A Revolutionary Intervention

Rev. Dr. DeWayne L. Davis
December 24, 2021, Christmas Eve

Ever since I was a child and began to receive the message from the adults in my life that Christmas was more than the gifts, the trees, the lights, and the parties, I have fallen into the temptation that religious folk can’t seem to escape—trying to explain the biblical story of Christmas, what happened when Jesus was born. I’ve even engaged in the side conversations about when the historical Jesus may have actually been born and the pagan origins of much of our seasonal celebrations. Perhaps that is the inevitable conceit of our modern Enlightenment sensibilities, with the need for historical facts, evidence, and justification. However, all of the sacred texts so beautifully read tonight, all of the sacred music we sang, all of the prayers do not offer explanation. They offer testimony. Even the characters within the stories, without our having to harmonize their different accounts—prophets, angels, shepherds, Mary, Joseph, even the baby wrapped in swaddling clothes—offer testimony. To what do they testify? The answer to that question requires a bit of effort and discernment.

Isn’t it obvious that they are testifying to birth of Jesus? Even Linus in A Charlie Brown Christmas knew that. But if this festival of Incarnation, God’s decision to be Emmanuel, God with us, is to live beyond the season, beyond the gifts, pageantry, and the consumerism, then what do we allow ourselves to see and hear in these testimonies in scripture, song, and prayer? What would it take for us to respond the way the shepherds responded when they heard the angelic proclamation? They said, “Let us go . . . to see this thing that has taken place, which God has made known to us”—not just hear it, but go.

Recall the context in which the shepherds made this decision to go, the context from which these testimonies about the baby arise. Mary gives birth in a political context of oppression, domination, and exploitation of poor and vulnerable people. They are surrounded by trappings of empire and the religious cult of the emperor of Rome, who is beheld as a savior ushering in a golden age of peace and prosperity for Rome. The people—the common folk—struggle and survive, fortified by the prophesy that a child has been born who will establish God’s outpost within the world and uphold it with justice and righteousness. In the birth of this child, these sacred texts and these witnesses therein testify that God has intervened to save the world. This is a revolutionary message bearing witness to a revolutionary intervention.

Yes, we have inherited royalist text and imagery that hide what is truly revolutionary about the birth of a child into the lowly estate of peasant life but referred to as savior: That in the context of drudgery of life in a cold, closed, violent world where only the inevitability of death promised relief from oppression, a birth promises a transformed earth where justice and righteousness prevail.

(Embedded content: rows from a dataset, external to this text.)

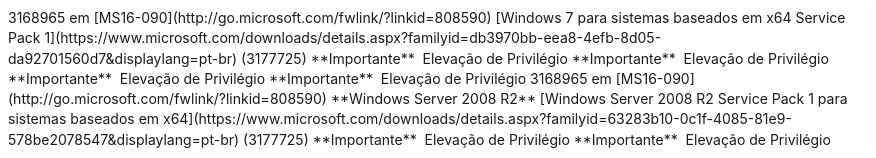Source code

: </td>
<td style="border:1px solid black;">
3168965 em [MS16-090](http://go.microsoft.com/fwlink/?linkid=808590)

</td>
</tr>
<tr>
<td style="border:1px solid black;">
[Windows 7 para sistemas baseados em x64 Service Pack 1](https://www.microsoft.com/downloads/details.aspx?familyid=db3970bb-eea8-4efb-8d05-da92701560d7&displaylang=pt-br)  
(3177725)

</td>
<td style="border:1px solid black;">
**Importante**   
Elevação de Privilégio

</td>
<td style="border:1px solid black;">
**Importante**   
Elevação de Privilégio

</td>
<td style="border:1px solid black;">
**Importante**   
Elevação de Privilégio

</td>
<td style="border:1px solid black;">
**Importante**   
Elevação de Privilégio

</td>
<td style="border:1px solid black;">
3168965 em [MS16-090](http://go.microsoft.com/fwlink/?linkid=808590)

</td>
</tr>
<tr>
<td style="border:1px solid black;" colspan="7">
**Windows Server 2008 R2**

</td>
</tr>
<tr>
<td style="border:1px solid black;">
[Windows Server 2008 R2 Service Pack 1 para sistemas baseados em x64](https://www.microsoft.com/downloads/details.aspx?familyid=63283b10-0c1f-4085-81e9-578be2078547&displaylang=pt-br)  
(3177725)

</td>
<td style="border:1px solid black;">
**Importante**   
Elevação de Privilégio

</td>
<td style="border:1px solid black;">
**Importante**   
Elevação de Privilégio
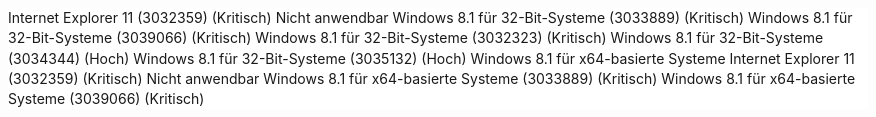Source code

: </td>
<td style="border:1px solid black;">
Internet Explorer 11  
(3032359)  
(Kritisch)

</td>
<td style="border:1px solid black;">
Nicht anwendbar

</td>
<td style="border:1px solid black;">
Windows 8.1 für 32-Bit-Systeme  
(3033889)  
(Kritisch)  
Windows 8.1 für 32-Bit-Systeme  
(3039066)  
(Kritisch)

</td>
<td style="border:1px solid black;">
Windows 8.1 für 32-Bit-Systeme  
(3032323)  
(Kritisch)

</td>
<td style="border:1px solid black;">
Windows 8.1 für 32-Bit-Systeme  
(3034344)  
(Hoch)

</td>
<td style="border:1px solid black;">
Windows 8.1 für 32-Bit-Systeme  
(3035132)  
(Hoch)

</td>
</tr>
<tr>
<td style="border:1px solid black;">
Windows 8.1 für x64-basierte Systeme

</td>
<td style="border:1px solid black;">
Internet Explorer 11  
(3032359)  
(Kritisch)

</td>
<td style="border:1px solid black;">
Nicht anwendbar

</td>
<td style="border:1px solid black;">
Windows 8.1 für x64-basierte Systeme  
(3033889)  
(Kritisch)  
Windows 8.1 für x64-basierte Systeme  
(3039066)  
(Kritisch)
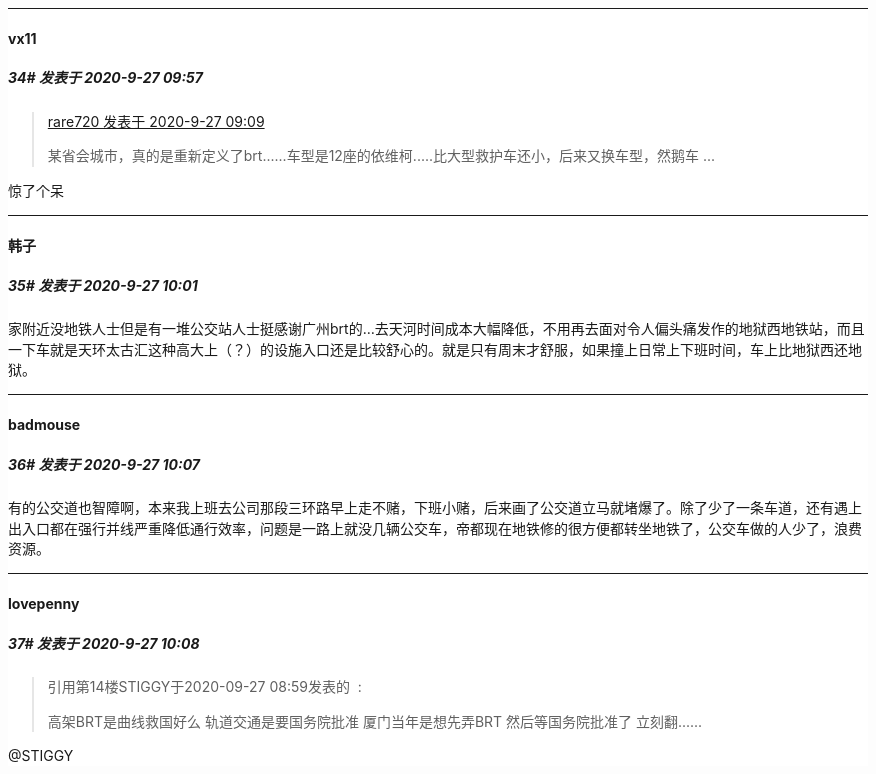 





-----

####  vx11  
##### 34#       发表于 2020-9-27 09:57



<blockquote><a href="httphttps://bbs.saraba1st.com/2b/forum.php?mod=redirect&amp;goto=findpost&amp;pid=48869150&amp;ptid=1962122" target="_blank">rare720 发表于 2020-9-27 09:09</a>

某省会城市，真的是重新定义了brt......车型是12座的依维柯.....比大型救护车还小，后来又换车型，然鹅车 ...</blockquote>
惊了个呆







-----

####  韩子  
##### 35#       发表于 2020-9-27 10:01




家附近没地铁人士但是有一堆公交站人士挺感谢广州brt的…去天河时间成本大幅降低，不用再去面对令人偏头痛发作的地狱西地铁站，而且一下车就是天环太古汇这种高大上（？）的设施入口还是比较舒心的。就是只有周末才舒服，如果撞上日常上下班时间，车上比地狱西还地狱。







-----

####  badmouse  
##### 36#       发表于 2020-9-27 10:07




有的公交道也智障啊，本来我上班去公司那段三环路早上走不赌，下班小赌，后来画了公交道立马就堵爆了。除了少了一条车道，还有遇上出入口都在强行并线严重降低通行效率，问题是一路上就没几辆公交车，帝都现在地铁修的很方便都转坐地铁了，公交车做的人少了，浪费资源。







-----

####  lovepenny  
##### 37#       发表于 2020-9-27 10:08



<blockquote>引用第14楼STIGGY于2020-09-27 08:59发表的  :

高架BRT是曲线救国好么 轨道交通是要国务院批准 厦门当年是想先弄BRT 然后等国务院批准了 立刻翻......</blockquote>
@STIGGY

The thing that has taken place, which God has made known to us, is God’s revolutionary intervention into time and history.

This revolution did not begin in rebellion, at least not in the violent version precipitated by force of arms. This revolution began in birth. According to the great mystic and teacher Howard Thurman, “The birth of a child—life’s most dramatic answer to death—This is the Growing Edge incarnate.” The subversive good news is that God is working in and through people not seen, heard, or known by empire; that God’s people were not afraid to receive the child born for us, and we proclaim the good news they received in this sanctuary tonight. No king, no power, no empire can inspire the world like this to proclaim glad tidings of great joy to all people and to sing hymns and melodies of hope, joy, peace, and love lo these many years hence. What a revolution!

We rinse out the mystery and the audacity of love incarnating into time and history if these songs, texts, and testimonies do not go with us or if they distract us from what is truly revolutionary about God becoming God with us. So, do not keep this good news relegated to Christmas carols and pageants or to personal devotion. The revolution continues even if we decide to dust it off for our attention but for one night a year. Reclaim the revolutionary power and intent to bring justice and righteousness. Let’s do something befitting that revolutionary intervention God made in the birth of a baby. Let this room become the inn for the family seeking shelter. Let this be the manger that swaddles and nurtures God’s beloved of every age, race, sex, creed, ethnicity, and others not thought of. Let us prepare our hearts with graces that will be shared always throughout every season. Above all else, let every day be the day that we decide, “Let us go . . . to see this thing that has taken place, which God has made known to us.”